EXERCISE INSTRUCTIONS
Across the listing below, how many lines hold "knee"? Reply with the number by itself.

[Start of section]

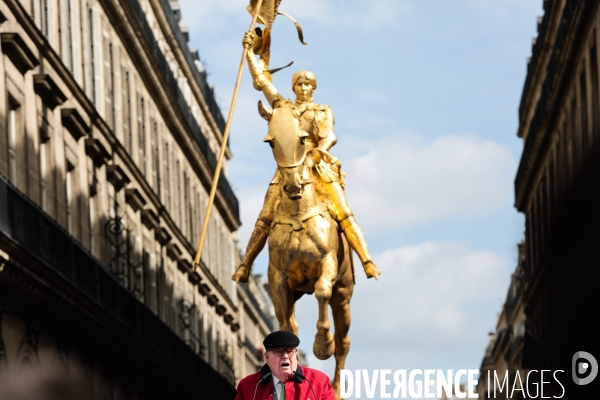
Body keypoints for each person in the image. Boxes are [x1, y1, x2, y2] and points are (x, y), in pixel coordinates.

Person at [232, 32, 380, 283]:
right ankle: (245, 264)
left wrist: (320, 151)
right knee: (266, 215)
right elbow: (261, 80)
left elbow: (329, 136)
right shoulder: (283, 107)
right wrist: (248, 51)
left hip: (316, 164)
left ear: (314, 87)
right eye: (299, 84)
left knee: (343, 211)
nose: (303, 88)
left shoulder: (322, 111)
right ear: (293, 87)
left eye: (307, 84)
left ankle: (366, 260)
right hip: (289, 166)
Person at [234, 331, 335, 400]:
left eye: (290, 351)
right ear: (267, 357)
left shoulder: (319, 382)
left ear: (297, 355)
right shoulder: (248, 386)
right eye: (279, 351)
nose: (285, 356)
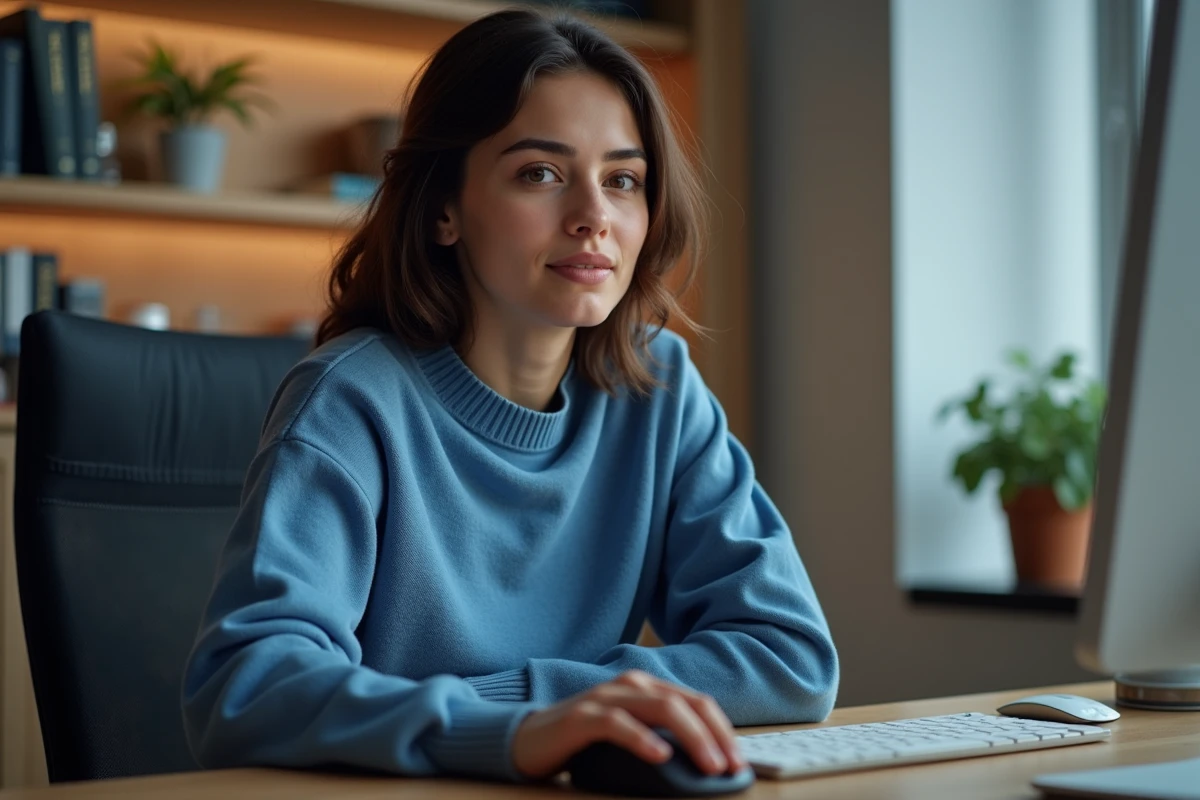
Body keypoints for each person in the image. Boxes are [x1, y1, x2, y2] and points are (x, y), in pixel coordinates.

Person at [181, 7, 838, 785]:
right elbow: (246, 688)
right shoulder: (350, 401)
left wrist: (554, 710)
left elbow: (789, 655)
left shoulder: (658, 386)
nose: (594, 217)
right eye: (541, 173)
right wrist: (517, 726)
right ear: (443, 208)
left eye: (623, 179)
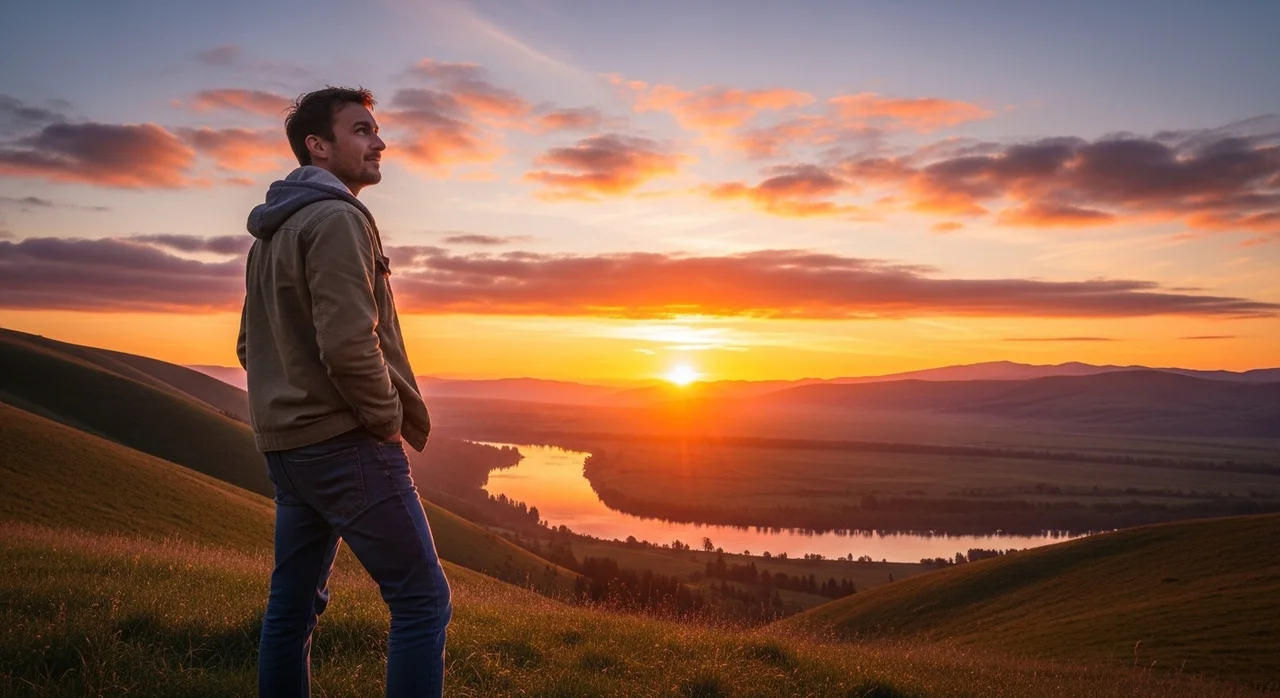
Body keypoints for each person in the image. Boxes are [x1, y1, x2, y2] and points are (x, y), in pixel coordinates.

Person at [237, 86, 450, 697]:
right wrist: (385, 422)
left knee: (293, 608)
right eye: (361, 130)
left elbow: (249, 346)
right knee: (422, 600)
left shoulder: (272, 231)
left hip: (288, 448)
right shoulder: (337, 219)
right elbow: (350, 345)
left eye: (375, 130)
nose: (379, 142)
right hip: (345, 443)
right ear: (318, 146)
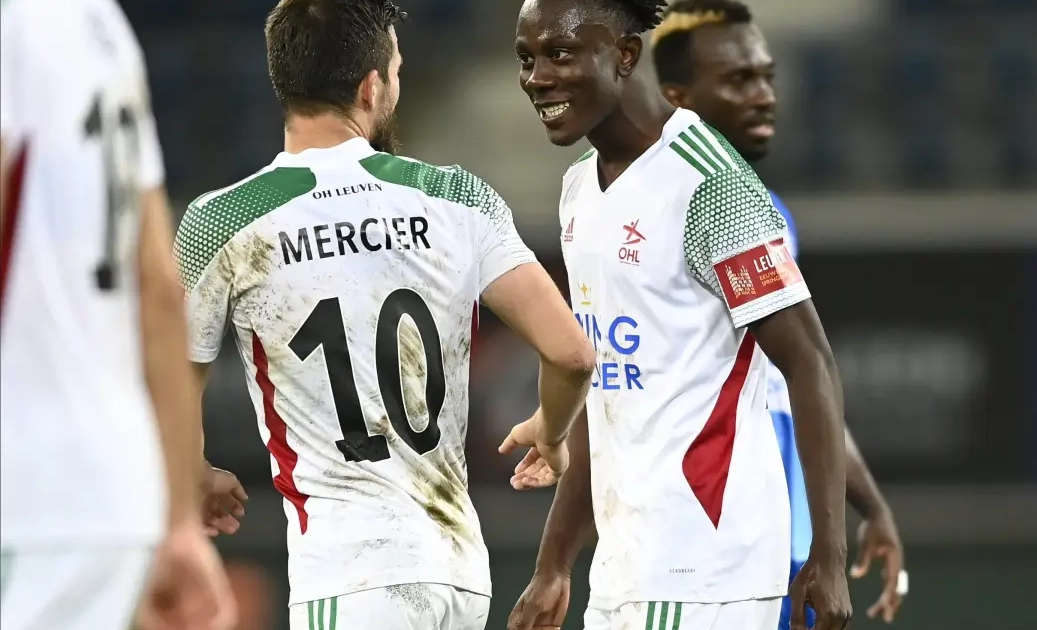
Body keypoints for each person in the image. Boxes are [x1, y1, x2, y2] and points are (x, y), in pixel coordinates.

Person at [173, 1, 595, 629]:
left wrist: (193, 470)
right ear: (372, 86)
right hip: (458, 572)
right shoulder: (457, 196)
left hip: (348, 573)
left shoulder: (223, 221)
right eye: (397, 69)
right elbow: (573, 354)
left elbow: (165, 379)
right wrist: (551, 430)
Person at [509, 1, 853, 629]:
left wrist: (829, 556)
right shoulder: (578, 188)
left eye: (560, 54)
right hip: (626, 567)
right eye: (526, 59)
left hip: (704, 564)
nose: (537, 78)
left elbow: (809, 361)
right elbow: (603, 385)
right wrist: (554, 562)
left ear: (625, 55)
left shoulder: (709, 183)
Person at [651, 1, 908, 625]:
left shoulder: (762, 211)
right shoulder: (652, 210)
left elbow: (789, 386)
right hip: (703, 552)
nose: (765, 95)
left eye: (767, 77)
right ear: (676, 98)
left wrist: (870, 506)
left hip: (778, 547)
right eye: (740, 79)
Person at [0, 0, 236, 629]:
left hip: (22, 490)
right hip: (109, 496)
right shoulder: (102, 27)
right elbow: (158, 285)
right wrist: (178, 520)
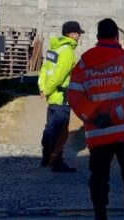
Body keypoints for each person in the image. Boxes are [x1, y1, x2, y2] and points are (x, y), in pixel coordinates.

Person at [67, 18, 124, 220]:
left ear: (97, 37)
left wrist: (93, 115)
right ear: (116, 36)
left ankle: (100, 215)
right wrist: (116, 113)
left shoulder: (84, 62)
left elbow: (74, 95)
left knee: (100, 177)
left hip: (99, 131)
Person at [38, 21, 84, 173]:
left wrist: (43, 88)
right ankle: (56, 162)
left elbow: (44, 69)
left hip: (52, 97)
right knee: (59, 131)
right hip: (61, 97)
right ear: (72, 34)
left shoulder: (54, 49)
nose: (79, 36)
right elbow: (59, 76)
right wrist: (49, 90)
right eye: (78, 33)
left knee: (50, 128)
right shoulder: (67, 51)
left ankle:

[End of section]

TASK RESULT
7